Response 13: We added in section 5 “In experiments top and bottom walls are composed of an ITO-coated glass plates and typical anchoring strength of LCs at ITO surface is ~ 1 μJ/m² [62, 63]. However, in our simulations we considered that surface anchoring strength at top and bottom layers is zero. Adding finite anchoring strength at top and bottom layers leads to further improvement of our model, where we should take into account surface interaction with the ITO-glass plates on top and bottom of the assembly, which can lead to in-plane and out-of-plane LC reorientation”.

 

Point 14: References could be improved: not a lot of RECENT articles are cited, apart from articles published by the authors themselves.

 

Response 14: We added these references in the manuscript:

 

Tien, C.-L.; Lin, R.-J.; Kang, C.-C.; Huang, B.-Y.; Kuo, C.-T.; Huang, S.-Y. Electrically Controlled Diffraction Grating in Azo Dye-Doped Liquid Crystals. Polym. 2019, 11, 1051. [CrossRef]

 

9. Cao, Y.; Wang, P.‐X.; D'Acierno, F.; Hamad, W.Y.; Michal, C.A.; MacLachlan M.J. Tunable Diffraction Gratings from Biosourced Lyotropic Liquid Crystals.
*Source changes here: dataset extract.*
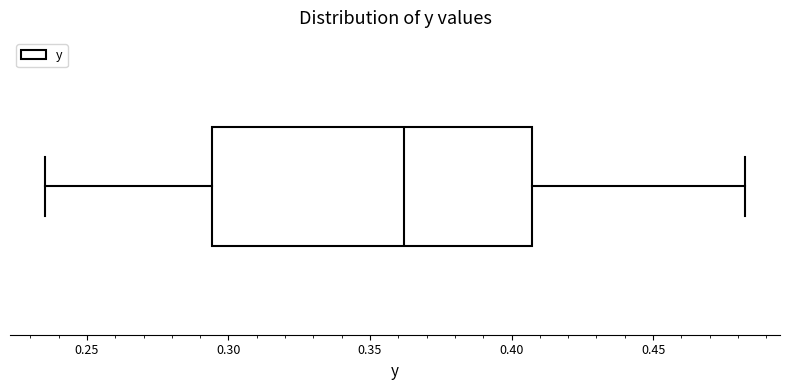

Transcribe this box plot: give where the median line is, the range the box spans, and where the two whiskers end, as read against the x-axis. The values are not printed on the chart, so give them approximately, as read against the axis.

median 0.360, box 0.295 to 0.405, whiskers 0.235 to 0.480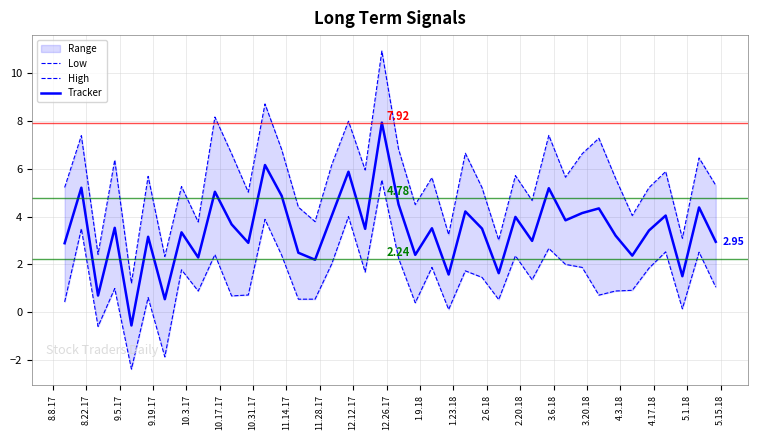

What is the difference between the maximum and minimum values in the Low series?

7.9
Adv. Mater. 2020, 1907376-1-9. [CrossRef]

 

Naruta, T.; Akita, T.; Uchida, Y.; Lisjak, D.; Mertelj, A.; Nishiyama. N. Magnetically controllable random laser in ferromagnetic nematic liquid crystals. Optics Express 2019, 27, 24426-24433. [CrossRef]

 

Korostil, A.M.; Krupa, M.M. Magneto-nematic coupled dynamics in ferromagnetic nematic liquid crystals under magnetic field. Mol. Cryst. Liq. Cryst., 2020, 699, 82–89. [CrossRef]

 

Solodar, A.; Cerkauskaite, A.; Drevinskas, R.; Kazansky, P.G.; Abdulhalim, I. Ultrafast laser induced nanostructured ITO for liquid crystal alignment and higher transparency electrodes. Appl. Phys. Lett. 2018, 113, 081603. [CrossRef]

 

Choi, G.J.; Ryu, D.G.; Gwag, J.S.; Choi, Y.; Kim, T.H.; Park, M.S.; Park, I.; Lee, J.W.; Park, J.G. Anchoring strength of indium tin oxide electrode used as liquid crystal alignment layer. J. Appl. Phys. 2019, 125, 064501. [CrossRef]

Round 2

Reviewer 2 Report

The authors made some reasonable corrections to the manuscript based on the reviewers comments. I believe the manuscript has been significantly improved and now warrants publication in Polymers.